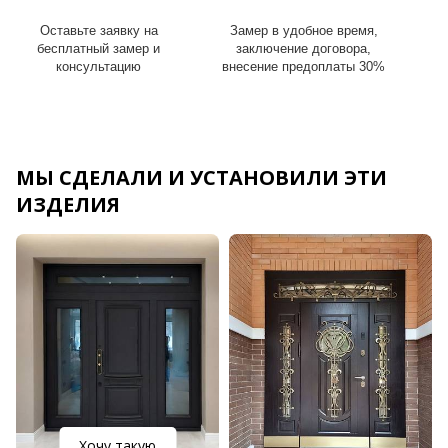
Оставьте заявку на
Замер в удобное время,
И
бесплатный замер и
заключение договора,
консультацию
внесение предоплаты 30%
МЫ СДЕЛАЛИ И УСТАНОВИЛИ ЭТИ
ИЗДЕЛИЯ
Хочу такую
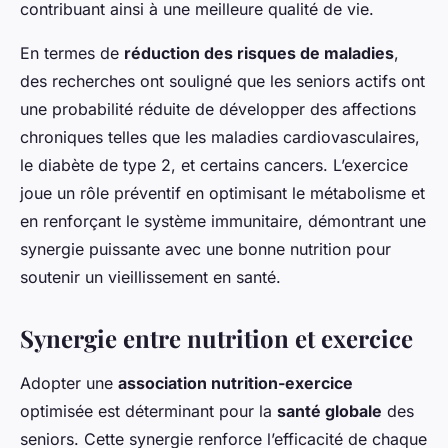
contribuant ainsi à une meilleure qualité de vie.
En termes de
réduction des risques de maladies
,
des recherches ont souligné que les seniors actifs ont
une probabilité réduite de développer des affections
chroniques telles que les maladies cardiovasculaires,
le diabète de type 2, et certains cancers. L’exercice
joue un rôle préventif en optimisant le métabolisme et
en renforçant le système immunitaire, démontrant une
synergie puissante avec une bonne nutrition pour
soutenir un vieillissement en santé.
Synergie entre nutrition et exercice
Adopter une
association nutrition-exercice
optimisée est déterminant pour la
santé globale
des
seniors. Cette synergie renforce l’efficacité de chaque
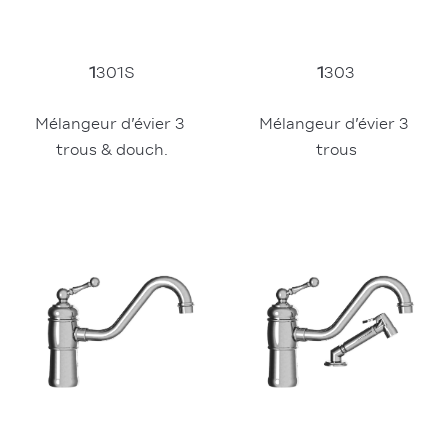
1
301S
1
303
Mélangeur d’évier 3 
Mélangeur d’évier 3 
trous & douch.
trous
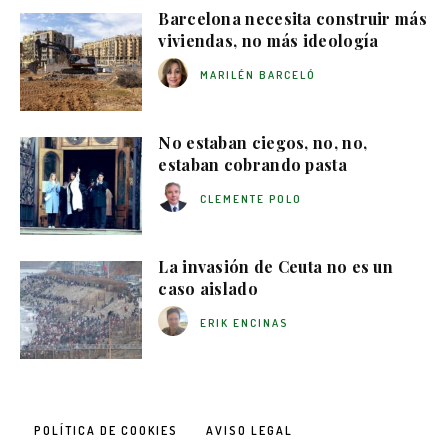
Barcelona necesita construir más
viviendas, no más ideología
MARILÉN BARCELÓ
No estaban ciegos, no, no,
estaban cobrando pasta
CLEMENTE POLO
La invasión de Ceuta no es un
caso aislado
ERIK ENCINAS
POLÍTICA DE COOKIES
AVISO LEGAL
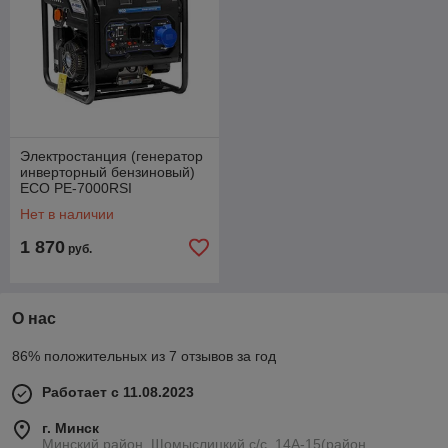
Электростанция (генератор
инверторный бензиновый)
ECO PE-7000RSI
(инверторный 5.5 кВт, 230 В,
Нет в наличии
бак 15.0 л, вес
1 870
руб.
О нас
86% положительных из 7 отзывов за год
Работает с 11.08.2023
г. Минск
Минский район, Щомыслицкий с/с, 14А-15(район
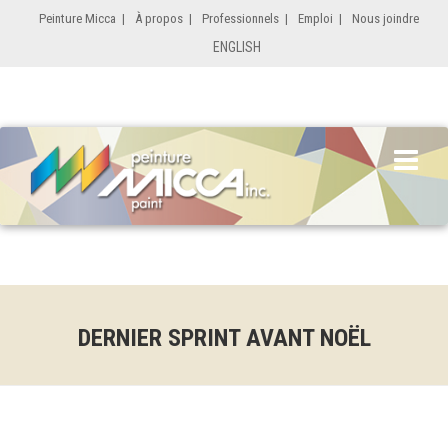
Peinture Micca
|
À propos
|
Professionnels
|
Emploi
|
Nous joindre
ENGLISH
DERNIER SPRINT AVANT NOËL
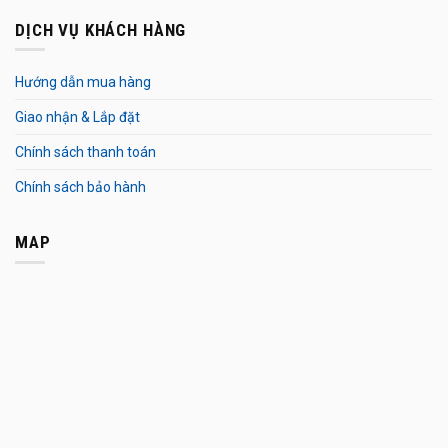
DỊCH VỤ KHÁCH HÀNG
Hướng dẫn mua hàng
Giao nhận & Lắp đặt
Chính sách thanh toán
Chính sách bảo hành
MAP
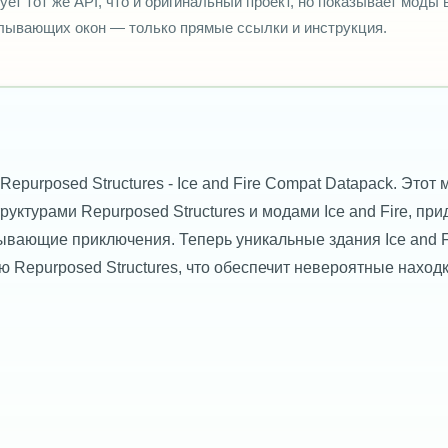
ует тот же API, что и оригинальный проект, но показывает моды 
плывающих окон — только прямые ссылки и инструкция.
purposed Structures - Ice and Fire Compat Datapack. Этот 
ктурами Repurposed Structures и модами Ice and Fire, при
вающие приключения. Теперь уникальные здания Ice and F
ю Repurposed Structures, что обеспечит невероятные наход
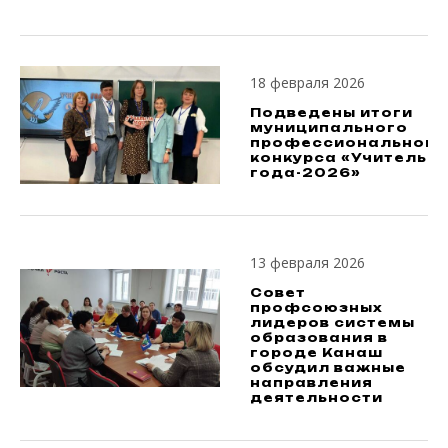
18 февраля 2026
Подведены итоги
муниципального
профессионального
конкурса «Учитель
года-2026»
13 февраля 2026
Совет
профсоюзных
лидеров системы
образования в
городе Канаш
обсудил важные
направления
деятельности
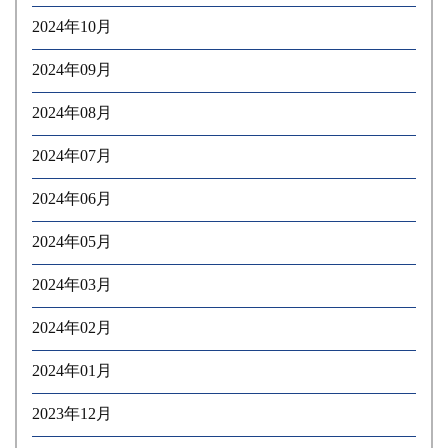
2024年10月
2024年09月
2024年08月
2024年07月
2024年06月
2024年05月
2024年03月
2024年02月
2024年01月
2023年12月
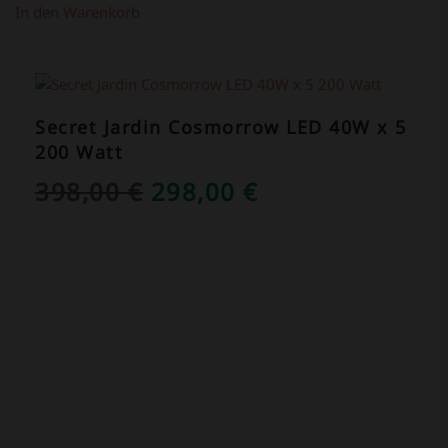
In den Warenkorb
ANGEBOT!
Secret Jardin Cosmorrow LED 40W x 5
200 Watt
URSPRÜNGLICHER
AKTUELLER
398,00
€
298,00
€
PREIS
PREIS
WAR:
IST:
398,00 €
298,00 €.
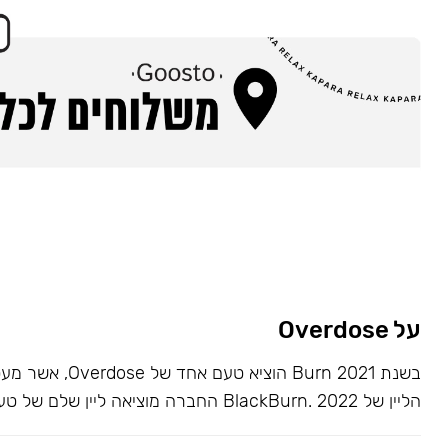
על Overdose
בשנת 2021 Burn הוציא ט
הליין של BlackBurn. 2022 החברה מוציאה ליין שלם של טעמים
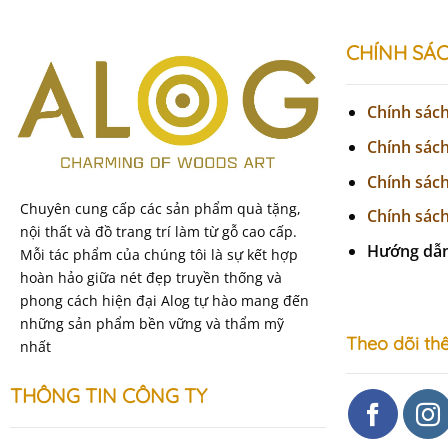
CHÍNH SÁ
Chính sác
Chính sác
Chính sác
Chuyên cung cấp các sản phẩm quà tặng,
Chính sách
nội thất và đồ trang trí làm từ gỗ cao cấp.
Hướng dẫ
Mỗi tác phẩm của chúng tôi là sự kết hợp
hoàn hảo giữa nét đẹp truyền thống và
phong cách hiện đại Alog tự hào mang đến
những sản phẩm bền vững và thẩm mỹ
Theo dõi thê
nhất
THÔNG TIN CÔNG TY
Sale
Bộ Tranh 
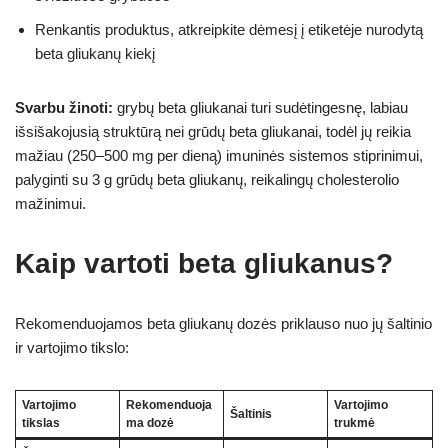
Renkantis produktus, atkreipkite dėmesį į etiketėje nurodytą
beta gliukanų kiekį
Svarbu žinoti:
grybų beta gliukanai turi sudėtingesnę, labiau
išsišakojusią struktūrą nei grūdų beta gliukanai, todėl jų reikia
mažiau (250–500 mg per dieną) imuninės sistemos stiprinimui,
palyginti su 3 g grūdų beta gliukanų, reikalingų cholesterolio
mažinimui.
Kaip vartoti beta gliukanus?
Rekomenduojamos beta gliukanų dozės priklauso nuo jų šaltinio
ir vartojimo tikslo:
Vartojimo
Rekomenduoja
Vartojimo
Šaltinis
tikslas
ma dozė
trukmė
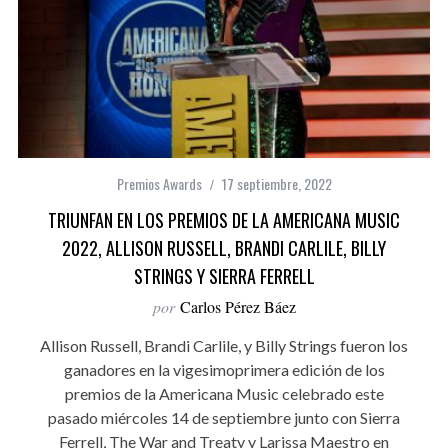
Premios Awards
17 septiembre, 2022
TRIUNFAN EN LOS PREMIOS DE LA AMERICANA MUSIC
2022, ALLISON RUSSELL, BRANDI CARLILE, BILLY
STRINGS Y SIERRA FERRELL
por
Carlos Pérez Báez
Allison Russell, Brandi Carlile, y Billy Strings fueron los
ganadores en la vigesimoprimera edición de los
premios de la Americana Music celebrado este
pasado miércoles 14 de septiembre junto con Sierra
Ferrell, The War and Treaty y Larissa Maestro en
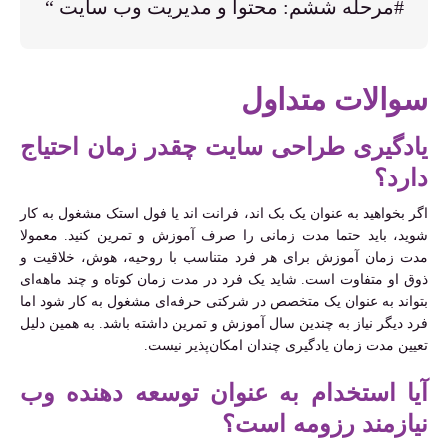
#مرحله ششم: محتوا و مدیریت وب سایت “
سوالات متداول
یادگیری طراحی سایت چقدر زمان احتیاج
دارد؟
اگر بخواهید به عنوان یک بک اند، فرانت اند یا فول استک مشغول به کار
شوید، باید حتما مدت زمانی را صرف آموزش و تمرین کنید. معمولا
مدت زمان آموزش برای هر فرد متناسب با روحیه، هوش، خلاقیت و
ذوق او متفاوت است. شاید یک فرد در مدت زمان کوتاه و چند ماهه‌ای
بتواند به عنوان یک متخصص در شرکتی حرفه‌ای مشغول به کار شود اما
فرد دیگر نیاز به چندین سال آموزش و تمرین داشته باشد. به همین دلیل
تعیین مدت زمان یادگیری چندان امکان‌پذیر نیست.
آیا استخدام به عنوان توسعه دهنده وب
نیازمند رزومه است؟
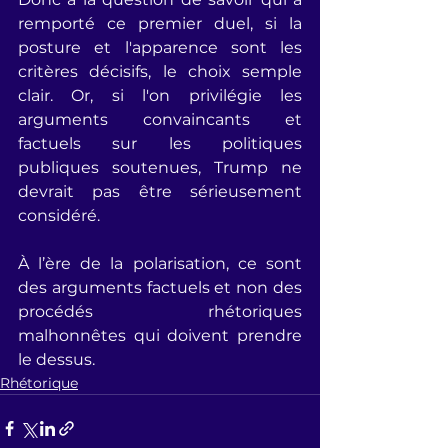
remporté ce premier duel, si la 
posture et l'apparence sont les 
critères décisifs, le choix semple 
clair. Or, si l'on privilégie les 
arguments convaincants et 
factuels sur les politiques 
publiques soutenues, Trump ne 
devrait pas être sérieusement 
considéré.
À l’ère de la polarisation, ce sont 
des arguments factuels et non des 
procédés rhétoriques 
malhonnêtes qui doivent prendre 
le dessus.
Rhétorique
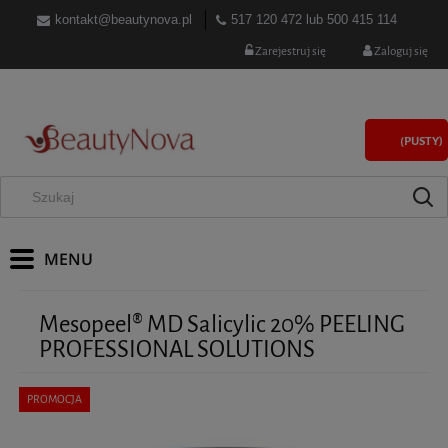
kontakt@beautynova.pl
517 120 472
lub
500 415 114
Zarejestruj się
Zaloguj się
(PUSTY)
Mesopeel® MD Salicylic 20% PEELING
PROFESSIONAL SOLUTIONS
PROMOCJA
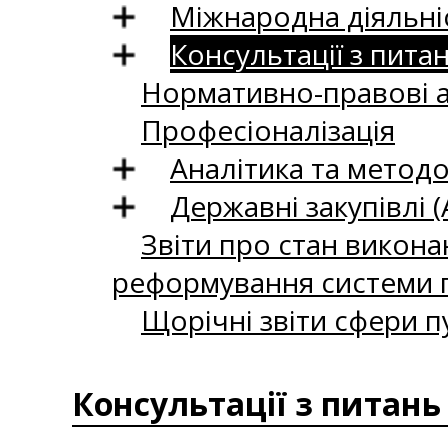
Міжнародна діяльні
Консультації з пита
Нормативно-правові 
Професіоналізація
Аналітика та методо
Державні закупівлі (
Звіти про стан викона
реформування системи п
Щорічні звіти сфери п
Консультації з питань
────────────────────────────────────────
■ Task to carry out ■
Could you transcribe the entries above word for word, from the line with "joue un rôle" down to the line with "association nutrition-exercice", keeping both?

■ Expected output ■
joue un rôle préventif en optimisant le métabolisme et
en renforçant le système immunitaire, démontrant une
synergie puissante avec une bonne nutrition pour
soutenir un vieillissement en santé.
Synergie entre nutrition et exercice
Adopter une
association nutrition-exercice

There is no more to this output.